__What you have to do__:
Rewrite the material below, swapping every "chart" for "graph" and changing nothing else. Leave the pictures out.

== Supplied data

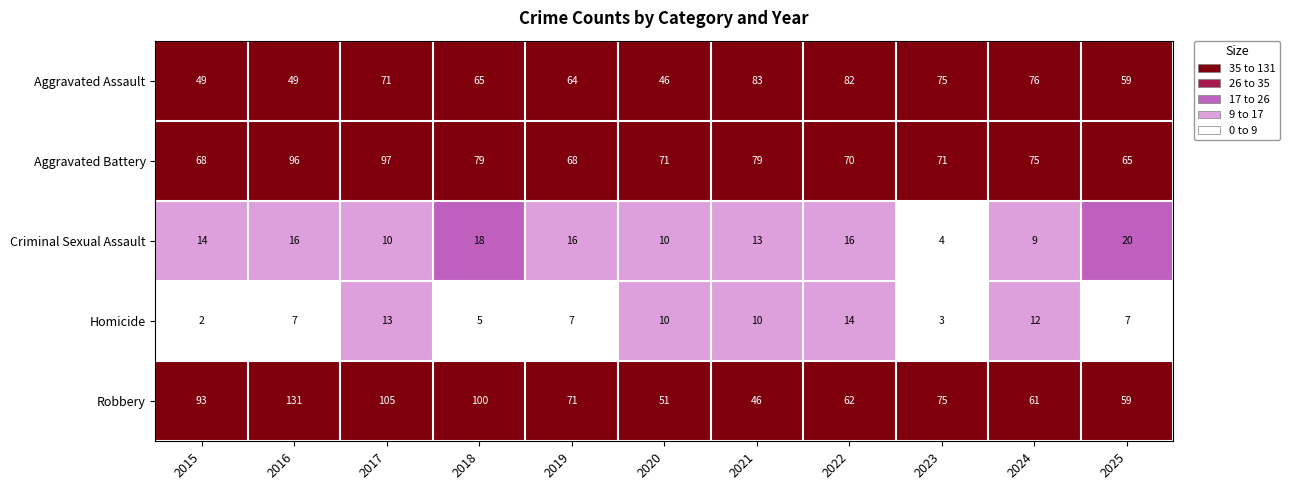

At how many categories does at least one series exceed 33?

11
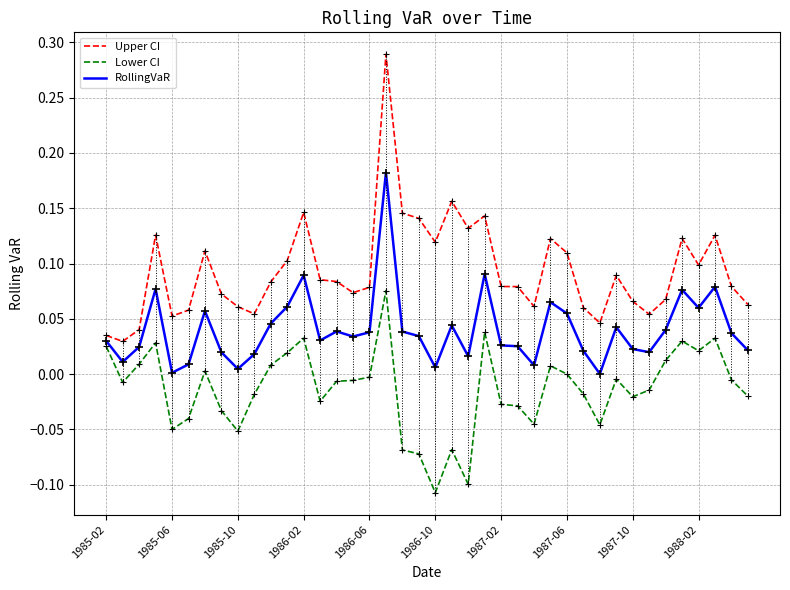

Does the chart have visible grid lines?

Yes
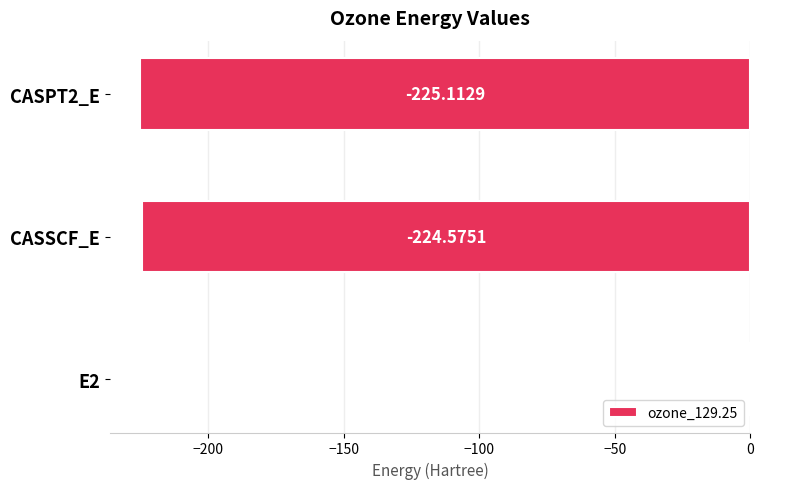

What is the sum of all values?

-450.2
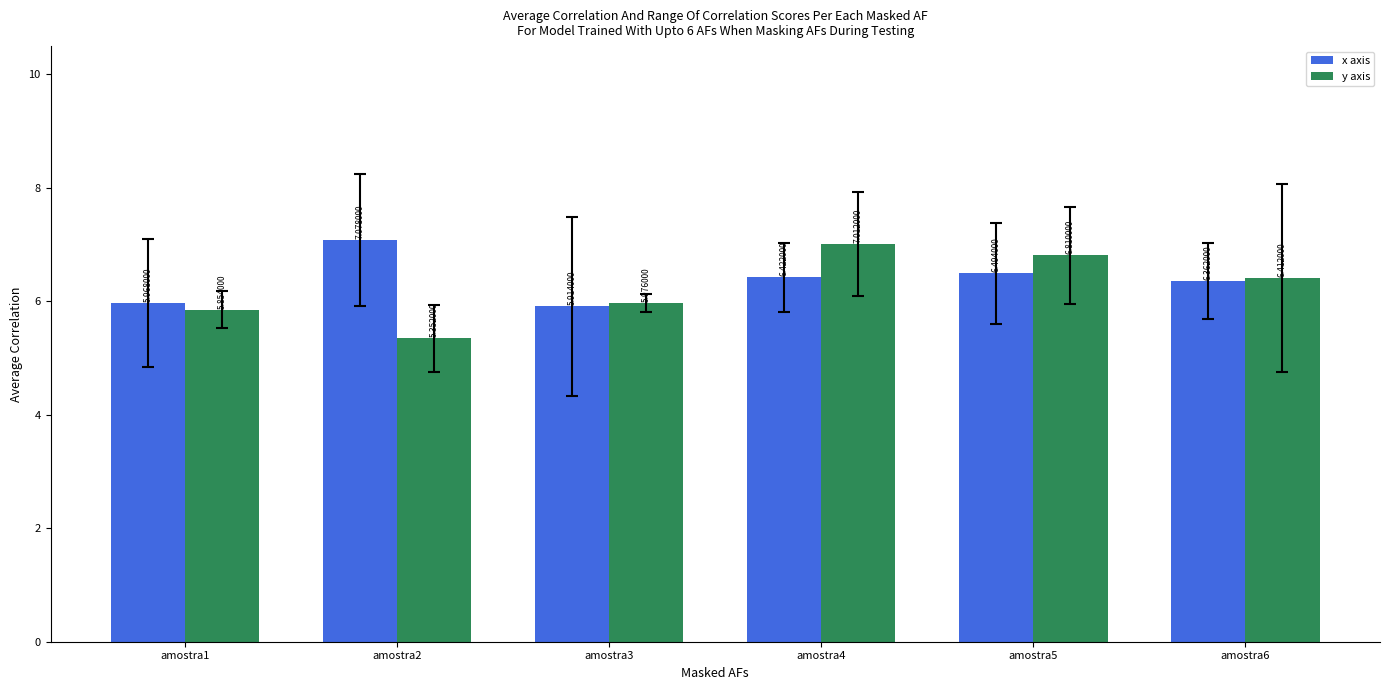

How many bars are there in each group?

2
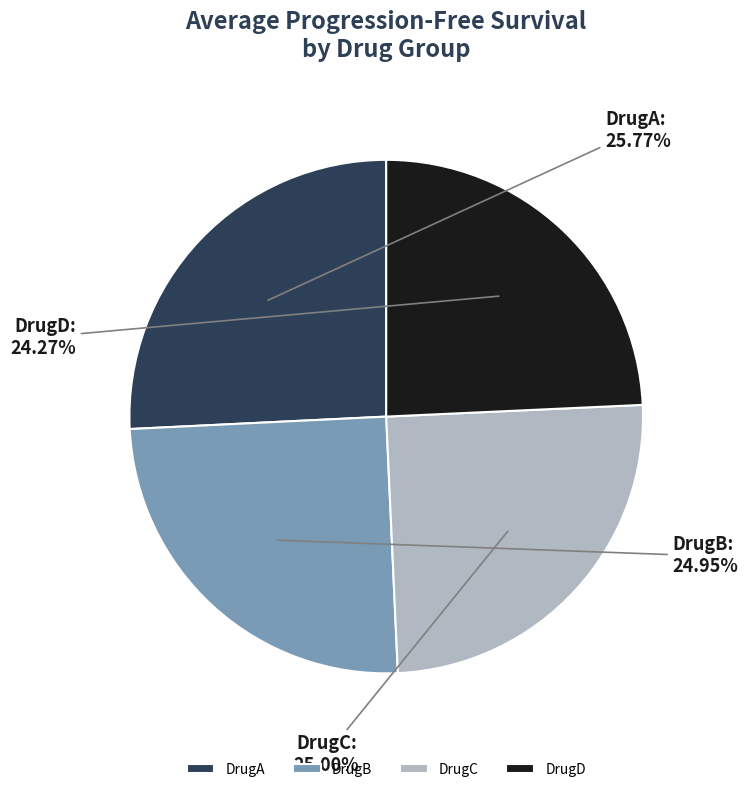

Count the number of slices in the pie.

4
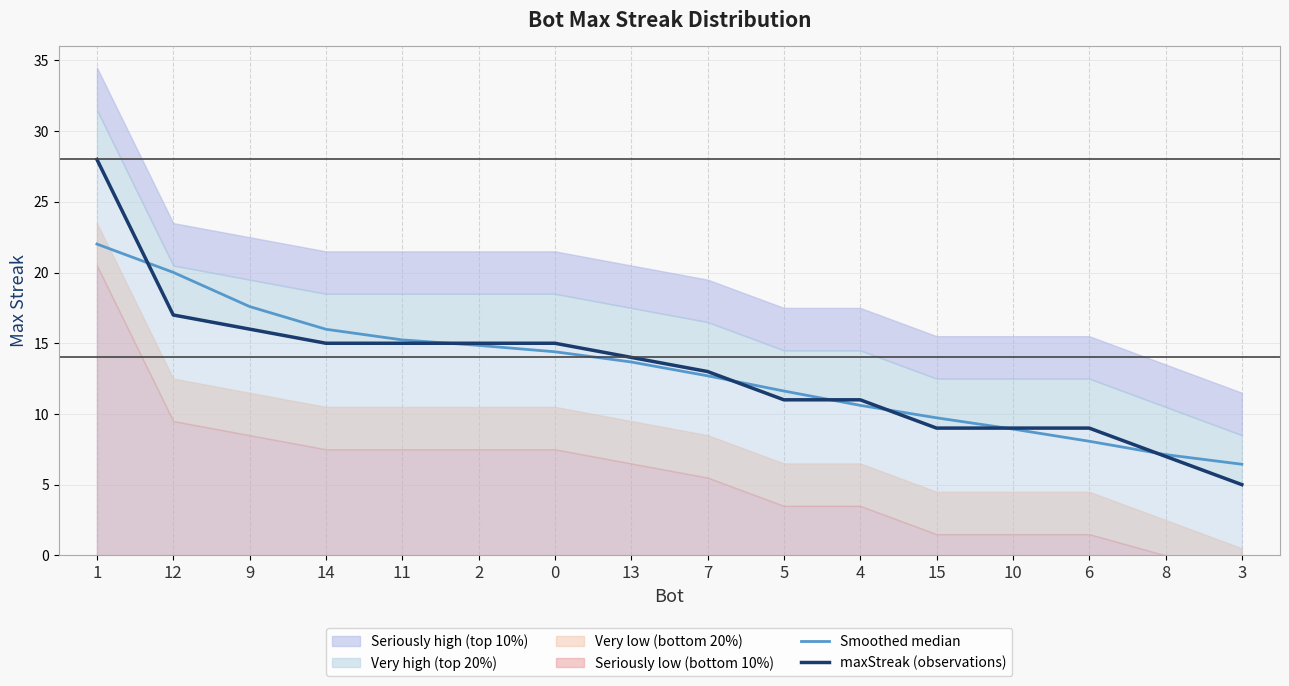

At which label does maxStreak (observations) reach its minimum?

3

====

__Exercise solution__:
At how many categories does at least one series exceed 33?

11

Does the graph have visible grid lines?

Yes

What is the sum of all values?

-450.2

How many bars are there in each group?

2

Count the number of slices in the pie.

4

At which label does maxStreak (observations) reach its minimum?

3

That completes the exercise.